Le gouvernement adapte le Code du travail face à l’état d’urgence sanitaire

En ce moment, la pandémie COVID-19 est en train de paralyser l’économie mondiale. Avec plus de 2,6 milliards de personnes dans le monde appelées par les autorités de leurs pays à se confiner chez eux, et ceci afin de lutter contre la propagation du Covid-19. C’est le monde entier qui tourne au ralenti. La France est entrée en état d’urgence sanitaire, par conséquent, beaucoup s’inquiètent. Mais alors, qu’est-ce que ça va changer dans le Code du travail ?

Le télétravail : un moyen pour les employeurs de garder ses activités

Le Code du travail prévoit que le télétravail se fait toujours avec accord du salarié. En revanche, dans le cas de situations où il y a un risque fort, comme le risque épidémique lié au Coronavirus, l’employeur peut avoir recours au télétravail sans accord du salarié.Depuis le changement du cadre légal du télétravail en 2017 (réforme Macron), le télétravail est possible dans deux cas de figure : soit par un accord entreprise qui le règlemente de manière pérenne dans le temps, soit de manière unilatérale. Le salarié doit alors solliciter son manager en cas de situation exceptionnelle et l’employeur gère les demandes au cas par cas, service par service. L’employeur peut donner son accord par tout moyen. Si l’employeur refuse le télétravail, il doit motiver sa décision. C’est le cas notamment pour des soucis techniques. D’autres solutions peuvent être alors envisagées, comme de modifier les dates de congés payés, qui auraient pu être posées antérieurement.

Des factures reportées afin d’aider les entreprises en difficulté

Le président de la République l’avait annoncé la semaine passée, argüant que « l’Etat paiera », et le projet de loi prévoit bien une modification des calendriers de paiement « des loyers, des factures d’eau, de gaz et d’électricité afférents aux locaux professionnels, de renoncer aux pénalités financières et aux suspensions, interruptions ou réductions de fournitures susceptibles d’être appliquées en cas de non-paiement de ces factures, au bénéfice des très petites entreprises dont l’activité est affectée par la propagation de l’épidémie ». Si l’on se trouve dans cette situation de grande difficulté, les factures des denrées citées ci-dessus pourront être suspendues, à la condition qu’on loue un local autre que son domicile pour ses activités professionnelles.
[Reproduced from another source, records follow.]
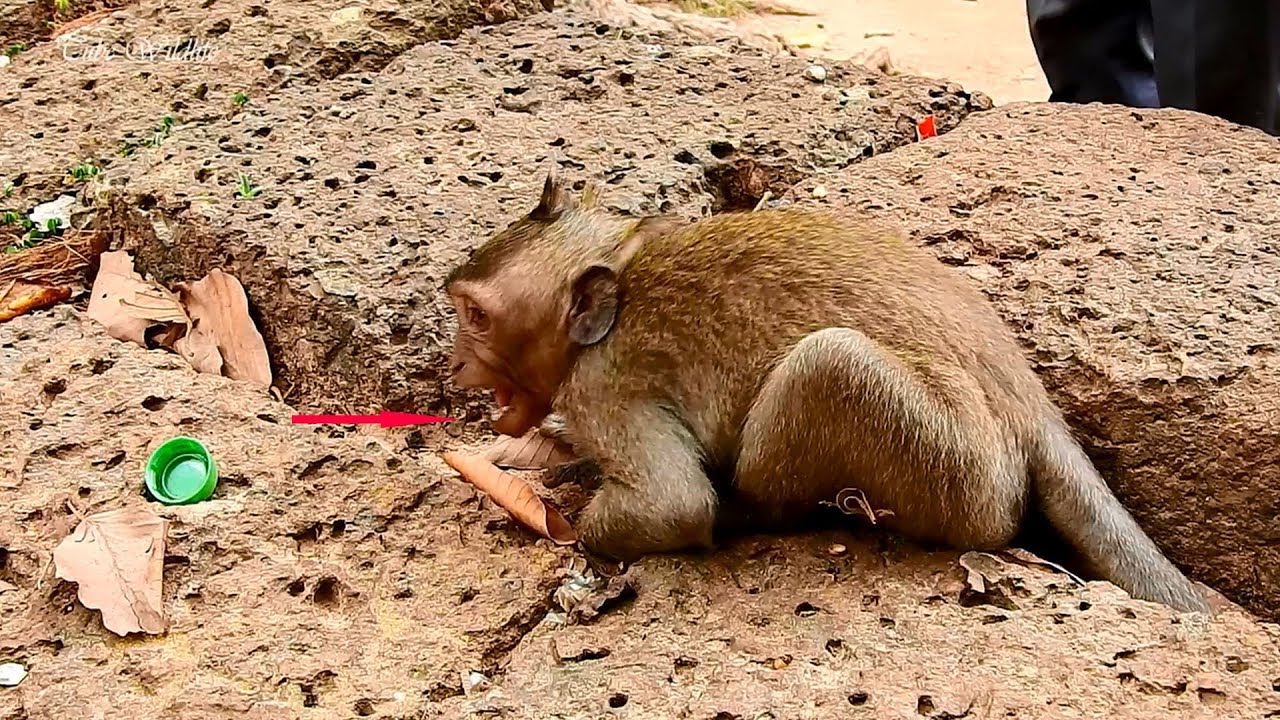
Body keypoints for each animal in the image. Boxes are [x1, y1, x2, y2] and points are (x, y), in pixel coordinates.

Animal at [444, 171, 1210, 614]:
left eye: (474, 315)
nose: (454, 366)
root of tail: (1026, 393)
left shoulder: (603, 390)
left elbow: (672, 504)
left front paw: (568, 523)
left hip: (961, 474)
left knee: (827, 364)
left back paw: (755, 512)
Enfin, le ministre de l’Économie s’est engagé ce matin à verser une indemnité de 1 500 euros forfaitaires « pour tous ceux qui ont perdu, entre mars 2019 et mars 2020, 70 % de leur chiffre d’affaires ».

Les inquiétudes des salariés face à la crise

Afin de rassurer aux mieux la population et l’informer la population sur la situation actuelle, Franceinfo, dans son opération #OnVousRépond, a sollicité des médecins, des experts, les pouvoirs publics et autres spécialistes afin d’apporter des réponses précises et vérifiées sur les questions posées par les internautes. Voici quelques-unes des réponses dans le cadre de l’organisation du travail et de l’emploi.

  • Les salariés au SMIC auront-ils une perte de salaire ?

– @Chacha

Les entreprises qui placent leurs salariés au chômage technique ou partiel devront leur verser 84 % du salaire net, dans la limite de 35 heures payées. En revanche, les salariés au SMIC conservent 100 % de leur salaire, qu’ils soient en CDI ou en CDD.

  • Est-il fait quelque part mention du sort réservé aux autoentrepreneurs ?

—@Feel

Comme toutes les entreprises, les autoentrepreneurs verront le paiement de leurs cotisations sociales (prévu le 20 mars) reporté, indique l’Urssaf. Vous pouvez aussi demander le report de votre impôt sur le revenu issu de votre activité d’autoentrepreneur, comme le précise le site Portail-autoentrepreneur.